### Document text

>>>

Now, maybe, you’ve got some instructions on a website that you want people to be able to go to. Well, you could have another text box or maybe I’ve got a text box here. And I’ll say Full instructions, click here. So, resize that. And what I’m going to do is insert a link. So, this is a hyperlink to somewhere. So, I’m just going to take it to But that could be your website with full instructions or maybe even a video on how to use it. So, you can see it’s only linked the word here, but it is hyperlinked. Now you can’t actually click on it while it’s still here in the Power BI Desktop, but when it’s published, then you can click on it. If you want to just make sure you’re going to the right address, then you can always select the link and click on it that way.

Additionally, you can also insert images. So, here we have in Home, Insert, Image. This will allow you to find an image and insert it. Now, you notice it goes directly to your hard drive. It doesn’t look from the Internet and try and find and download an image. So if you want something from the internet, you will have to have previously downloaded it. And it’s just any image it could be your icon, it could be something relating to your company. And what I’m going to do is I’m going to lock the aspect ratio, so that when I resize it, it will always resize in the same height and weight previously.

When I was trying to resize it, I could resize it like this. So, we’ve got a lot of wasted space, which may be what you want but I want the aspect ratio to stay the same. So, the ratio between the height and the width. So, that could be your icon, that could be an attractive text to click on or attractive image to click on.

Now, you can’t add a hyperlink to go onto, say, website, but you can do other things. Again, we’ve got this Action icon, this Action category here and we’ll have a look at that when we’re inserting buttons a bit later.

So, this video was all about adding something that could be helpful to you, the end user. We were inserting text boxes, we were inserting images and we were inserting shapes. So it’s not fully featured the same Microsoft Word where you can do free form shapes or whatever, but you can always do something elsewhere. So, maybe, if I go into Word and I do an image in Word. So, if I insert a shape, which is more of a free form shape. There you go.

And then I could always use the Snipping Tool, which is available on computers from Windows 7 onwards, to extract that, and then save it as a file. You can tell I’m no artist, can’t you? So, here is my shape. And then insert that image. So, that is one way of being able to import from other applications, which are a bit more user friendly. So, maybe, that’s my new icon of my company.

So, we can insert text boxes, images and shapes. We’ll see in the future how we can also use the shapes and the images to do things, actions. But with text boxes, you can also add hyperlinks.

  1. Visual Level, Page Level and Report Level Filters – Basic Filters

Your boss comes up to you and says, “Well, it’s looking good so far. There’s just one thing, and I just want to concentrate on Greater Manchester and West Midlands. Can we do that?” And you say, “Well, we could do that. We could click on Greater Manchester and West Midlands and that will focus on them by holding down Ctrl.” But, suppose, we want to go a bit more. This give the user the end choice. “And I don’t want the use to end choice,” says your boss, “I just want to have this about Greater Manchester and West Midlands and that’s it.” So what can we do? Well, we can use something called Filters.

Now, Filters means that we don’t have to go back over the data, we have all of this data which includes Greater Manchester and the West Midlands, which also includes Merseyside, Tyne and Wear, the rest of it. We don’t want to have to get rid of that data physically. We don’t want to have to re-import a new set of data with just that. But we don’t want them to appear in our visualisations. So, what we can use are things called Filters.

<<<

### Dataset excerpts
>>>

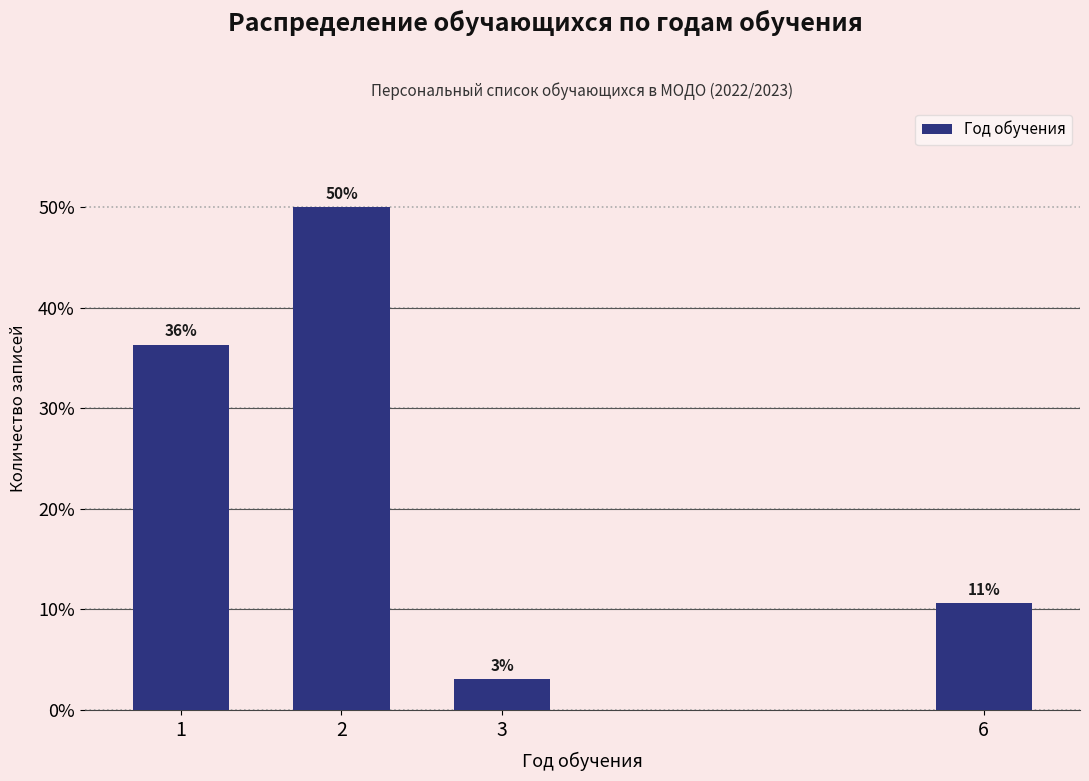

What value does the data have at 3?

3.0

<<<
>>>

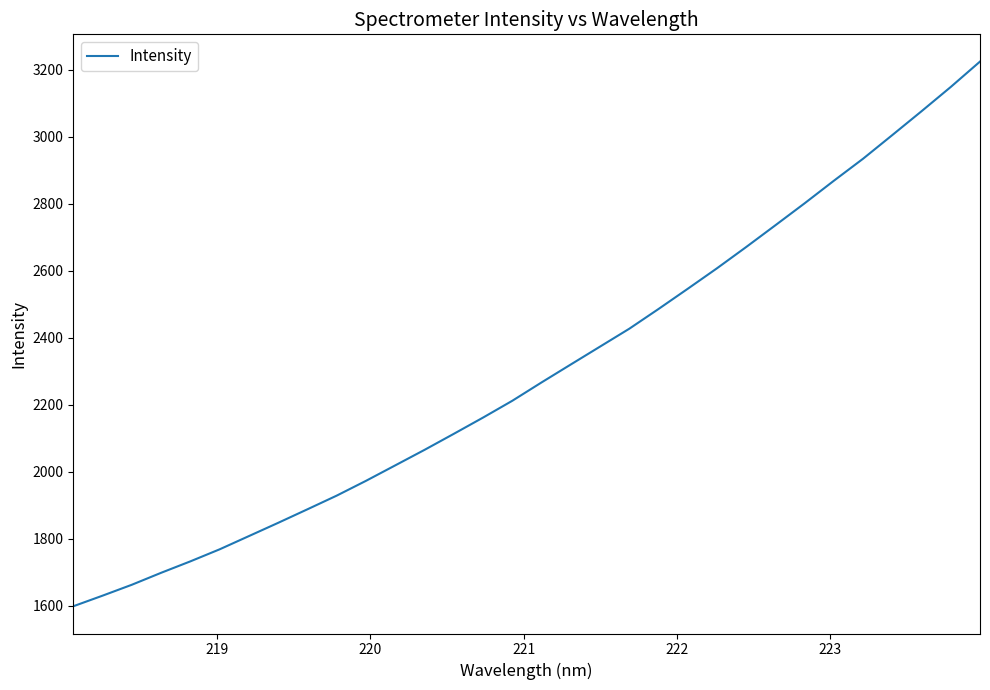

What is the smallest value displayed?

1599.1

<<<

### Description of the task
Continue the Power BI tutorial transcript from its last sentence onward.

### Result
Now, there are three different of Filters and we’ll be adding to this by looking at slices later on but just concentrating on Filters. Filters allow you remove from a particular visualisation, or a particular page, or a particular report, all of the pages, various bits of data. So, you can concentrate on particular bits.

So, let’s say I wanted to just concentrate on, as my boss said, Greater Manchester and West Midlands. Okay, well, there are three different types. First of all, we have the Visual filters. Now, the Visual filters you’ll see are set up based on what you can see. So, they are a visualisation filter, but they’re also visual. So, they’re based up on literally what you can see. So, if I go into region name, currently, region name is all. Now, if I click on it, then we have something called filter type, advanced filtering. For the moment, I’m just going to show you basic filtering. So, we click on that, and change this to basic filtering. And we can say, “Well, I only want to see Greater Manchester and West Midlands.” And you see that everything else disappears.

Now, you could say, “I only want to see one thing.” So, I only want the user to be able to just click on one particular item. Or you can say, “Well, I’m fine if the user selects multiple items, they can select all.” Now, selecting null doesn’t make any sense. Because then they’ll be no data to be shown in your visualisation. And while things like Excel might interpret selecting null of the categories as being show nothing, here in Power BI it just means this ignores the filter. So, I’m going to select Greater Manchester and West Midlands. And you’ll notice that up here it says region name is, Greater Manchester or West Midlands. Even when I collapse it, you’ll see that there is a filter on, because it doesn’t say region name is all.

Now, when I hover over it, you’ll see this little icon, it looks to be like an eraser, a rubber. And that removes the Filter. So, let’s select that again. Greater Manchester and West Midlands. Now, because this is a visual filter, it is only looking at this one visualisation. If I don’t want this, so I’ll click on the eraser here, and I’ll scroll down to the page level filters, this will affect everything on this particular page. But there’s nothing there. So, we haven’t got anything set up like we have with the visuals because we’ve added the columns. Instead, we have to say what out filter’s going to be. Well, I want to filter on the region names. So, I’ll drag region name across and here we get exactly the same thing, basic filtering and advanced filtering.

You might notice a third option, which was available in the Visual filters called Top N, which we’ll have a look at in a future video, isn’t there.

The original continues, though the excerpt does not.